Im Frühsommer 1987 stürmte eine studentische Hilfskraft aus unserem Sekretariat, erblickte meine Freundin und mich und schrie uns an, sie bräuche schnellstens zwei Mitarbeiter für den Künstler, der die Kassenhäuschen für die bevorstehende documenta baue, es gäbe auch gutes Geld.
Dieser Künstler, eigentlich Designer, hieß Javier Mariscal, kam aus Spanien und war sehr nett. Er zog später sogar aus seinem kleinen Hotelzimmer in die WG meiner (Studien-) Freundin, weil das Nettfinden wohl gegenseitig bzw. er dann auch nicht mehr so allein war.
Zwei Wochen lang schlugen wir mit Hohl- und Stechbeiteln Verzierungen in rosafarbene PU-Schaum-Blöcke, die späteren Kapitelle der als verballhornte griechische Säulen gebauten Kassenhäuschen. Im nachhinein betrachtet haben wir uns wohl zuviel Zeit gelassen, denn die Häuschen wurden erst knapp eine Stunde vor der offiziellen Eröffnung der documenta fertig, so dass sich die Männer mit dem Tieflader ziemlich beeilen mussten, damit zumindest das wichtigste der sechs Kassenhäuser noch rechtzeitig aufgestellt und vom Verkaufspersonal bezogen werden konnte.

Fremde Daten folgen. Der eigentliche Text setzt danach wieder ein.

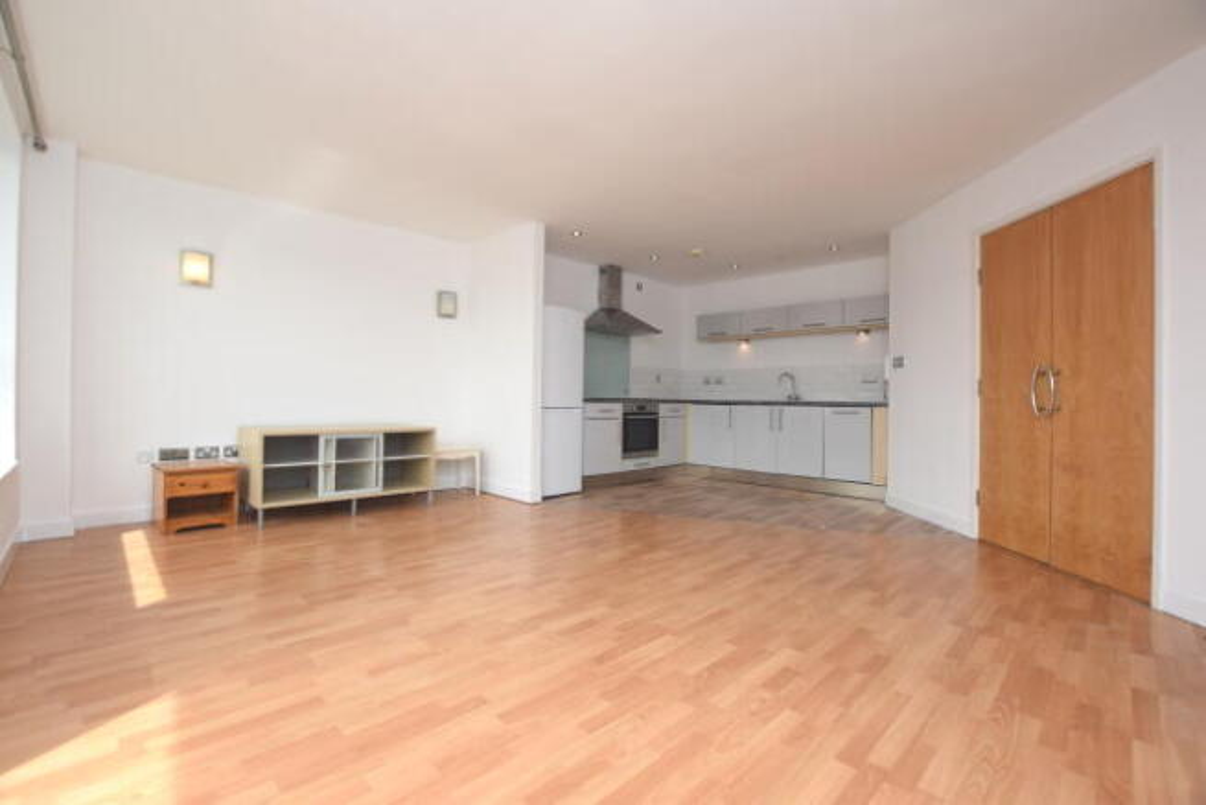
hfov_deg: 100.4
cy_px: 402
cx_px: 603
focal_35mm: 15
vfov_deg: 77.4
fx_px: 503
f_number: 5.6
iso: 110
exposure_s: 1/125
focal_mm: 10
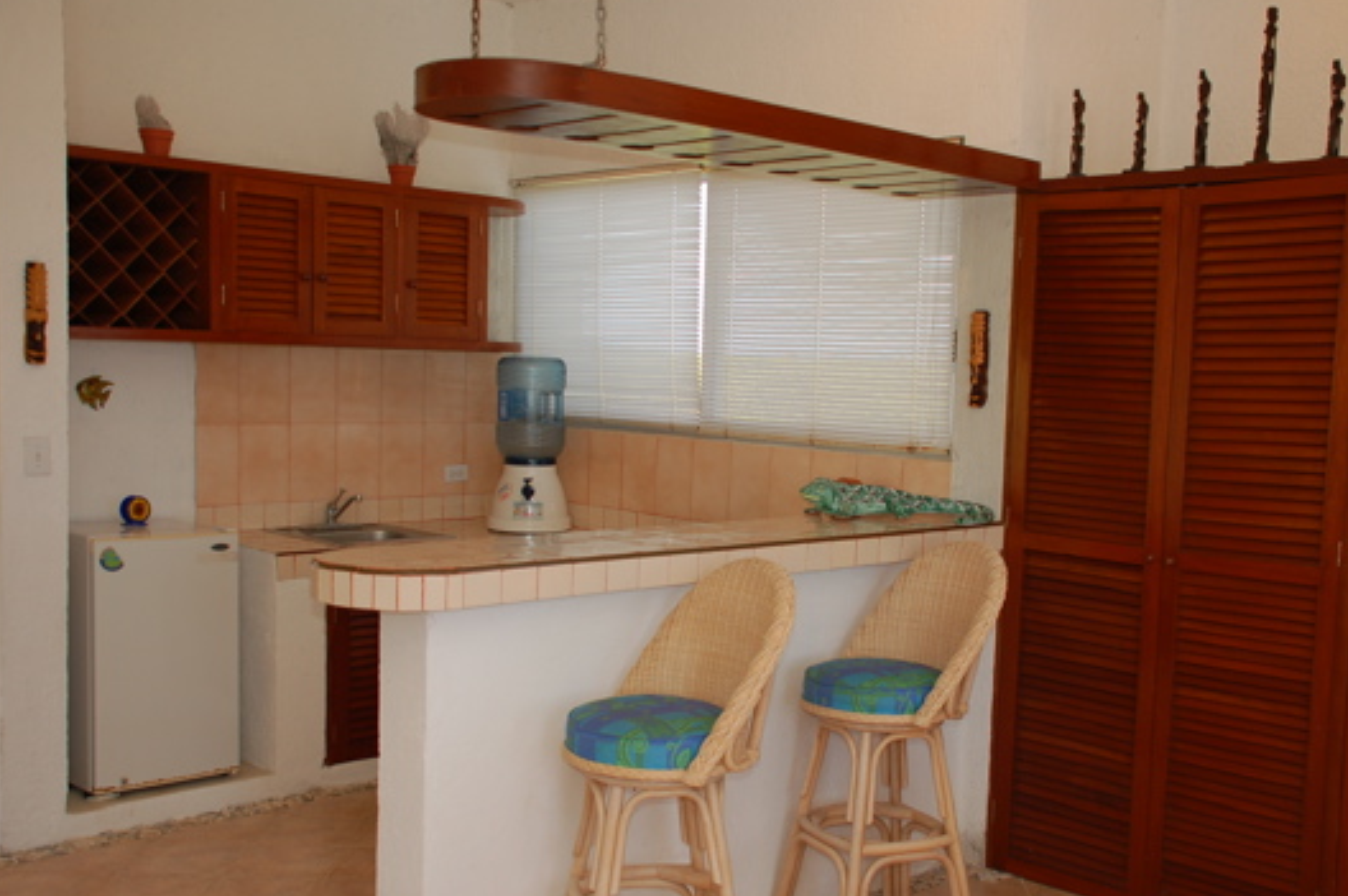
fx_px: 1534
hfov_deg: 47.4
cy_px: 493
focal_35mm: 41
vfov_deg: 32.5
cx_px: 734
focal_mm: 24
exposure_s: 1/60
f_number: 4
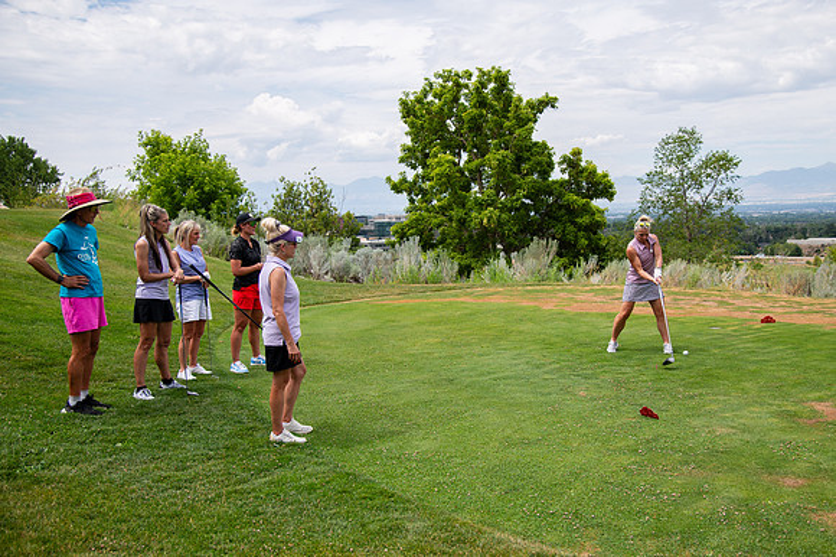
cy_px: 278
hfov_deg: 55.1
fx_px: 798
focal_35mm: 34
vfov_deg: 38.5
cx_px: 473
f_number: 4
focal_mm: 30
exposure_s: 1/2500
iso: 200
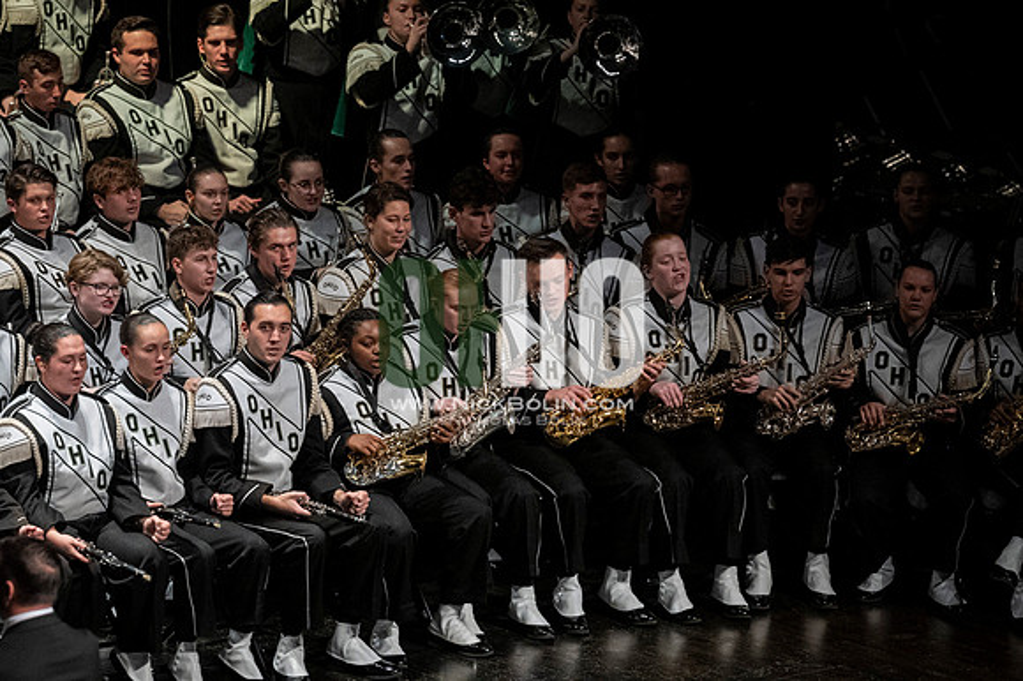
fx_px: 7441
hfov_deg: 7.9
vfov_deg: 5.2
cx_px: 512
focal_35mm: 262
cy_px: 340
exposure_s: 1/500
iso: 2000
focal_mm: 175
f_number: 4
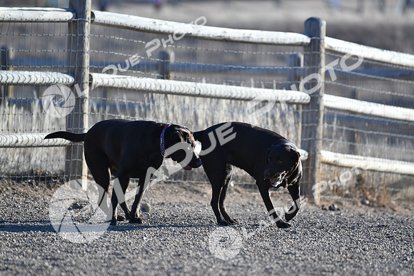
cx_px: 207
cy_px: 138
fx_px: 3451
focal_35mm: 300
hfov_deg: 6.9
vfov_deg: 4.6
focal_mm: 200
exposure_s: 1/4000
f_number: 2.8
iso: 320
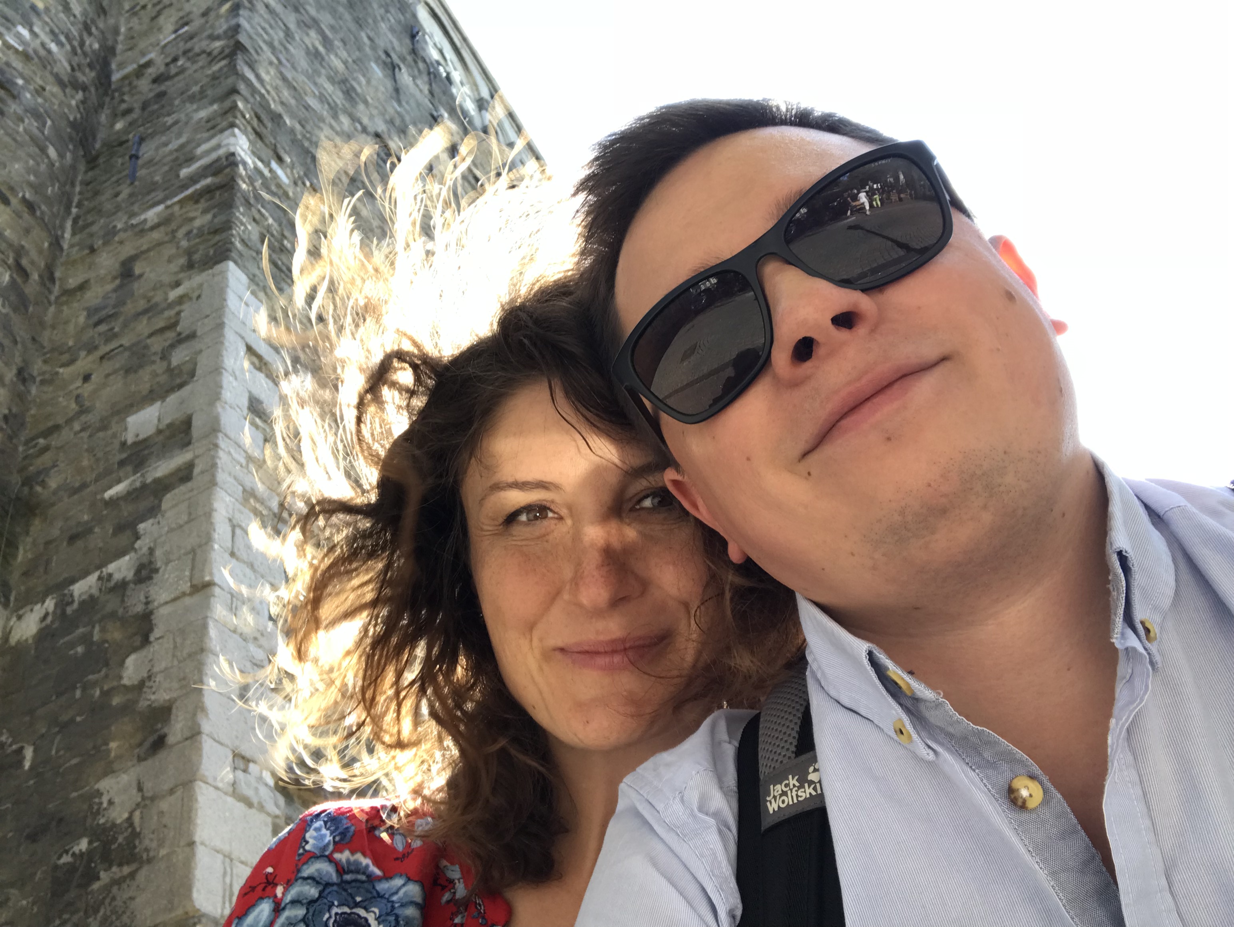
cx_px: 617
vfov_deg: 44.2
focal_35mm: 32
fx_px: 1141
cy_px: 464
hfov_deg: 56.8
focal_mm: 2.87
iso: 25
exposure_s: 1/110
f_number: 2.2
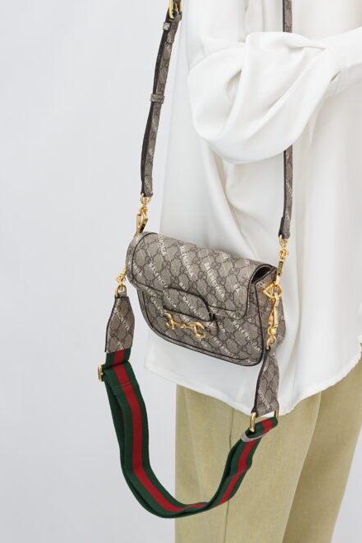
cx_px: 254
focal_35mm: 78
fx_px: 1176
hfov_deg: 17.4
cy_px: 219
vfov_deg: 25.9
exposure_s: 1/10
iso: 640
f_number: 6.3
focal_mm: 50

Während wir an eben diesem Kassenhäuschen, genauer: an dessen Postament, die gröbsten Folgeschäden des Gabelstapler- und Tiefladertransports mit grauer Farbe ausbesserten, fiel uns ein hektisch fotografierender Mann auf, der abwechselnd die gerade eine Rede haltende Beuys Witwe und eine junge Eiche knipste. An seinem linken Handgelenk trug er eine blaubedruckte Plastiktüte (Aldi?), die ihn ganz offensichtlich ständig behinderte. Schließlich entschloss er sich, sie um der besseren fotografischen Beweglichkeit Willen wegzulegen, genau auf unser gerade ausgebessertes Podest. Nun wäre es um die Plastiktüte nicht weiter schlimm gewesen, dennoch machte ich den Mann, den ich in diesem Moment als Klaus Staeck, den berühmten Politplakat- und Postkartenmaler, erkannte, darauf aufmerksam, dass dort, wo er seine Tüte abstellen wolle, frisch gestrichen sei.
"Das macht nichts, diese Scheißdinger sehen sowieso scheiße aus", knurrte er nur und pfefferte seine Tüte auf unser Scheißpodest.
Ich habe danach – rein aus Protest – nie wieder eine Staeck Postkarte angerührt.